In early 2015, according to court documents, Kazemi decided to “test the market” to see if he could sell three properties he held in an area of North Vancouver west of Capilano Road designated for redevelopment.
The properties, at 1901 and 1927 Glenaire Dr. and 1974 Belle Isle Place, are in a Lower Capilano enclave of 50- to 60-year-old houses slated for multi-family redevelopment as the Lions Gate Village neighbourhood.
According to court documents, two real estate agents, including one who had a longstanding business relationship with Kazemi, met with representatives of Intergulf in early 2015 to look at the properties and discuss a possible sale.
On Feb. 6, 2015, Intergulf made offers on all three properties, which Kazemi did not respond to.
On Feb. 19, when the offer had expired, Kazemi responded to Intergulf, raising the prices of all three properties by $100,000 each. Company representatives subsequently accepted those offers on Feb. 20 and drew up deposit checks.
The following week, according to court documents, Kazemi received other offers for the properties, including one for $1.23 million from Citimark Properties Corp., another development company.
Intergulf launched the lawsuit to enforce the original sales contract, arguing the only reason Kazemi wanted to renege on the deal was that he’d subsequently received a better offer.

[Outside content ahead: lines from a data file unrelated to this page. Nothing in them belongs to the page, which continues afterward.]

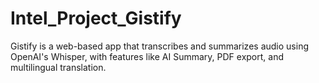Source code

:# Intel_Project_Gistify
Gistify is a web-based app that transcribes and summarizes audio using OpenAI's Whisper, with features like AI Summary, PDF export, and multilingual translation.
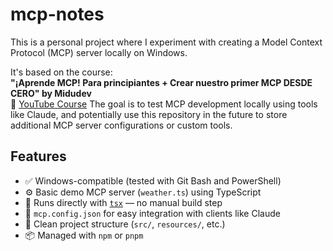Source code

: # mcp-notes

This is a personal project where I experiment with creating a Model Context Protocol (MCP) server locally on Windows.

It's based on the course:  
**"¡Aprende MCP! Para principiantes + Crear nuestro primer MCP DESDE CERO" by Midudev**  
🔗 [YouTube Course]([https://www.youtube.com/watch?v=YOUR_LINK_HERE](https://www.youtube.com/watch?v=wnHczxwukYY&ab_channel=midudev))
The goal is to test MCP development locally using tools like Claude, and potentially use this repository in the future to store additional MCP server configurations or custom tools.

## Features

- ✅ Windows-compatible (tested with Git Bash and PowerShell)
- ⚙️ Basic demo MCP server (`weather.ts`) using TypeScript
- 🚀 Runs directly with [`tsx`](https://github.com/esbuild/tsx) — no manual build step
- 🧩 `mcp.config.json` for easy integration with clients like Claude
- 📁 Clean project structure (`src/`, `resources/`, etc.)
- 📦 Managed with `npm` or `pnpm`
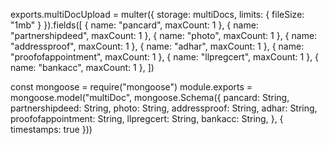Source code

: <!-- upload -->
exports.multiDocUpload = multer({ storage: multiDocs, limits: { fileSize: "1mb" } }).fields([
    { name: "pancard", maxCount: 1 },
    { name: "partnershipdeed", maxCount: 1 },
    { name: "photo", maxCount: 1 },
    { name: "addressproof", maxCount: 1 },
    { name: "adhar", maxCount: 1 },
    { name: "proofofappointment", maxCount: 1 },
    { name: "llpregcert", maxCount: 1 },
    { name: "bankacc", maxCount: 1 },
])


<!-- model -->

const mongoose = require("mongoose")
module.exports = mongoose.model("multiDoc", mongoose.Schema({
    pancard: String,
    partnershipdeed: String,
    photo: String,
    addressproof: String,
    adhar: String,
    proofofappointment: String,
    llpregcert: String,
    bankacc: String,
}, { timestamps: true }))
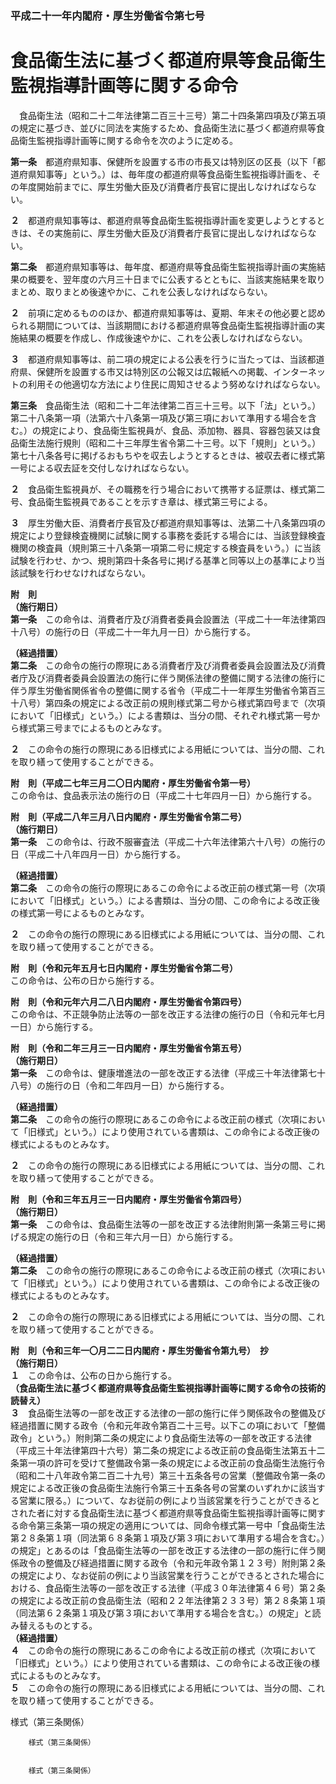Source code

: ### 平成二十一年内閣府・厚生労働省令第七号  
# 食品衛生法に基づく都道府県等食品衛生監視指導計画等に関する命令  
　食品衛生法（昭和二十二年法律第二百三十三号）第二十四条第四項及び第五項の規定に基づき、並びに同法を実施するため、食品衛生法に基づく都道府県等食品衛生監視指導計画等に関する命令を次のように定める。  
  
**第一条**　都道府県知事、保健所を設置する市の市長又は特別区の区長（以下「都道府県知事等」という。）は、毎年度の都道府県等食品衛生監視指導計画を、その年度開始前までに、厚生労働大臣及び消費者庁長官に提出しなければならない。  
  
**２**　都道府県知事等は、都道府県等食品衛生監視指導計画を変更しようとするときは、その実施前に、厚生労働大臣及び消費者庁長官に提出しなければならない。  
  
**第二条**　都道府県知事等は、毎年度、都道府県等食品衛生監視指導計画の実施結果の概要を、翌年度の六月三十日までに公表するとともに、当該実施結果を取りまとめ、取りまとめ後速やかに、これを公表しなければならない。  
  
**２**　前項に定めるもののほか、都道府県知事等は、夏期、年末その他必要と認められる期間については、当該期間における都道府県等食品衛生監視指導計画の実施結果の概要を作成し、作成後速やかに、これを公表しなければならない。  
  
**３**　都道府県知事等は、前二項の規定による公表を行うに当たっては、当該都道府県、保健所を設置する市又は特別区の公報又は広報紙への掲載、インターネットの利用その他適切な方法により住民に周知させるよう努めなければならない。  
  
**第三条**　食品衛生法（昭和二十二年法律第二百三十三号。以下「法」という。）第二十八条第一項（法第六十八条第一項及び第三項において準用する場合を含む。）の規定により、食品衛生監視員が、食品、添加物、器具、容器包装又は食品衛生法施行規則（昭和二十三年厚生省令第二十三号。以下「規則」という。）第七十八条各号に掲げるおもちやを収去しようとするときは、被収去者に様式第一号による収去証を交付しなければならない。  
  
**２**　食品衛生監視員が、その職務を行う場合において携帯する証票は、様式第二号、食品衛生監視員であることを示すき章は、様式第三号による。  
  
**３**　厚生労働大臣、消費者庁長官及び都道府県知事等は、法第二十八条第四項の規定により登録検査機関に試験に関する事務を委託する場合には、当該登録検査機関の検査員（規則第三十八条第一項第二号に規定する検査員をいう。）に当該試験を行わせ、かつ、規則第四十条各号に掲げる基準と同等以上の基準により当該試験を行わせなければならない。  
  
**附　則**  
**（施行期日）**  
**第一条**　この命令は、消費者庁及び消費者委員会設置法（平成二十一年法律第四十八号）の施行の日（平成二十一年九月一日）から施行する。  
  
**（経過措置）**  
**第二条**　この命令の施行の際現にある消費者庁及び消費者委員会設置法及び消費者庁及び消費者委員会設置法の施行に伴う関係法律の整備に関する法律の施行に伴う厚生労働省関係省令の整備に関する省令（平成二十一年厚生労働省令第百三十八号）第四条の規定による改正前の規則様式第二号から様式第四号まで（次項において「旧様式」という。）による書類は、当分の間、それぞれ様式第一号から様式第三号までによるものとみなす。  
  
**２**　この命令の施行の際現にある旧様式による用紙については、当分の間、これを取り繕って使用することができる。  
  
**附　則（平成二七年三月二〇日内閣府・厚生労働省令第一号）**  
この命令は、食品表示法の施行の日（平成二十七年四月一日）から施行する。  
  
**附　則（平成二八年三月八日内閣府・厚生労働省令第二号）**  
**（施行期日）**  
**第一条**　この命令は、行政不服審査法（平成二十六年法律第六十八号）の施行の日（平成二十八年四月一日）から施行する。  
  
**（経過措置）**  
**第二条**　この命令の施行の際現にあるこの命令による改正前の様式第一号（次項において「旧様式」という。）による書類は、当分の間、この命令による改正後の様式第一号によるものとみなす。  
  
**２**　この命令の施行の際現にある旧様式による用紙については、当分の間、これを取り繕って使用することができる。  
  
**附　則（令和元年五月七日内閣府・厚生労働省令第二号）**  
この命令は、公布の日から施行する。  
  
**附　則（令和元年六月二八日内閣府・厚生労働省令第四号）**  
この命令は、不正競争防止法等の一部を改正する法律の施行の日（令和元年七月一日）から施行する。  
  
**附　則（令和二年三月三一日内閣府・厚生労働省令第五号）**  
**（施行期日）**  
**第一条**　この命令は、健康増進法の一部を改正する法律（平成三十年法律第七十八号）の施行の日（令和二年四月一日）から施行する。  
  
**（経過措置）**  
**第二条**　この命令の施行の際現にあるこの命令による改正前の様式（次項において「旧様式」という。）により使用されている書類は、この命令による改正後の様式によるものとみなす。  
  
**２**　この命令の施行の際現にある旧様式による用紙については、当分の間、これを取り繕って使用することができる。  
  
**附　則（令和三年五月三一日内閣府・厚生労働省令第四号）**  
**（施行期日）**  
**第一条**　この命令は、食品衛生法等の一部を改正する法律附則第一条第三号に掲げる規定の施行の日（令和三年六月一日）から施行する。  
  
**（経過措置）**  
**第二条**　この命令の施行の際現にあるこの命令による改正前の様式（次項において「旧様式」という。）により使用されている書類は、この命令による改正後の様式によるものとみなす。  
  
**２**　この命令の施行の際現にある旧様式による用紙については、当分の間、これを取り繕って使用することができる。  
  
**附　則（令和三年一〇月二二日内閣府・厚生労働省令第九号）　抄**  
**（施行期日）**  
**１**　この命令は、公布の日から施行する。  
**（食品衛生法に基づく都道府県等食品衛生監視指導計画等に関する命令の技術的読替え）**  
**３**　食品衛生法等の一部を改正する法律の一部の施行に伴う関係政令の整備及び経過措置に関する政令（令和元年政令第百二十三号。以下この項において「整備政令」という。）附則第二条の規定により食品衛生法等の一部を改正する法律（平成三十年法律第四十六号）第二条の規定による改正前の食品衛生法第五十二条第一項の許可を受けて整備政令第一条の規定による改正前の食品衛生法施行令（昭和二十八年政令第二百二十九号）第三十五条各号の営業（整備政令第一条の規定による改正後の食品衛生法施行令第三十五条各号の営業のいずれかに該当する営業に限る。）について、なお従前の例により当該営業を行うことができるとされた者に対する食品衛生法に基づく都道府県等食品衛生監視指導計画等に関する命令第三条第一項の規定の適用については、同命令様式第一号中「食品衛生法第２８条第１項（同法第６８条第１項及び第３項において準用する場合を含む。）の規定」とあるのは「食品衛生法等の一部を改正する法律の一部の施行に伴う関係政令の整備及び経過措置に関する政令（令和元年政令第１２３号）附則第２条の規定により、なお従前の例により当該営業を行うことができるとされた場合における、食品衛生法等の一部を改正する法律（平成３０年法律第４６号）第２条の規定による改正前の食品衛生法（昭和２２年法律第２３３号）第２８条第１項（同法第６２条第１項及び第３項において準用する場合を含む。）の規定」と読み替えるものとする。  
**（経過措置）**  
**４**　この命令の施行の際現にあるこの命令による改正前の様式（次項において「旧様式」という。）により使用されている書類は、この命令による改正後の様式によるものとみなす。  
**５**　この命令の施行の際現にある旧様式による用紙については、当分の間、これを取り繕って使用することができる。  
  
様式（第三条関係）  

          
        様式（第三条関係）  

          
        様式（第三条関係）  

          
        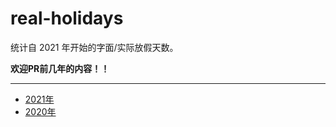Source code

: # real-holidays

统计自 2021 年开始的字面/实际放假天数。

**欢迎PR前几年的内容！！**

---

* [2021年](https://github.com/miranquil/real-holidays/blob/main/content/2021.md)
* [2020年](./content/2020.md)

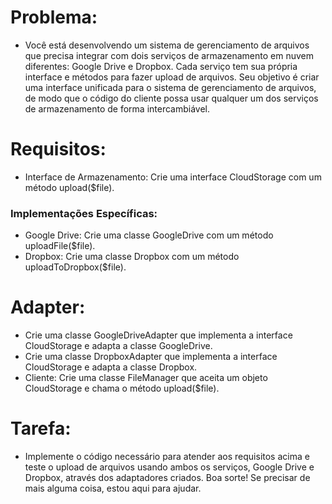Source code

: # Problema:
- Você está desenvolvendo um sistema de gerenciamento de arquivos que precisa integrar com dois serviços de armazenamento em nuvem 
diferentes: Google Drive e Dropbox. Cada serviço tem sua própria interface e métodos para fazer upload de arquivos. Seu objetivo é criar 
uma interface unificada para o sistema de gerenciamento de arquivos, de modo que o código do cliente possa usar qualquer um dos serviços de 
armazenamento de forma intercambiável.

# Requisitos:
- Interface de Armazenamento: Crie uma interface CloudStorage com um método upload($file).
### Implementações Específicas:
- Google Drive: Crie uma classe GoogleDrive com um método uploadFile($file).
- Dropbox: Crie uma classe Dropbox com um método uploadToDropbox($file).
# Adapter:
- Crie uma classe GoogleDriveAdapter que implementa a interface CloudStorage e adapta a classe GoogleDrive.
- Crie uma classe DropboxAdapter que implementa a interface CloudStorage e adapta a classe Dropbox.
- Cliente: Crie uma classe FileManager que aceita um objeto CloudStorage e chama o método upload($file).
# Tarefa:
- Implemente o código necessário para atender aos requisitos acima e teste o upload de arquivos usando ambos os serviços, Google Drive e Dropbox, através dos adaptadores criados. Boa sorte! Se precisar de mais alguma coisa, estou aqui para ajudar.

During the trial, Kazemi argued the documents he sent back to Intergulf raising the asking prices of the three properties were “simply to get the attention” of the company and were not intended as legally binding offers.
But the judge disagreed, ruling that Kazemi’s counter-offer with prices of $1.15 million, $1.15 million and $1.2 million represented a legally binding deal.
As an experienced real estate investor, the judge wrote, it was unlikely that Kazemi had simply intended to sound the company out.
More likely, the judge wrote, was that when Kazemi and his longtime Realtor “became aware the properties could be sold for more than the amount on the counter offer,” they “decided to simply ignore Intergulf’s acceptance of the counter offer.”
The properties are now all valued at between $1.5 million and $1.6 million according to B.C. Assessment, with almost all of that value in the land.
Two townhouse development applications, including one for an 87-unit project by Citimark and another for a 23-unit unit project by PC Urban, have been submitted to the District of North Vancouver for neighbouring properties.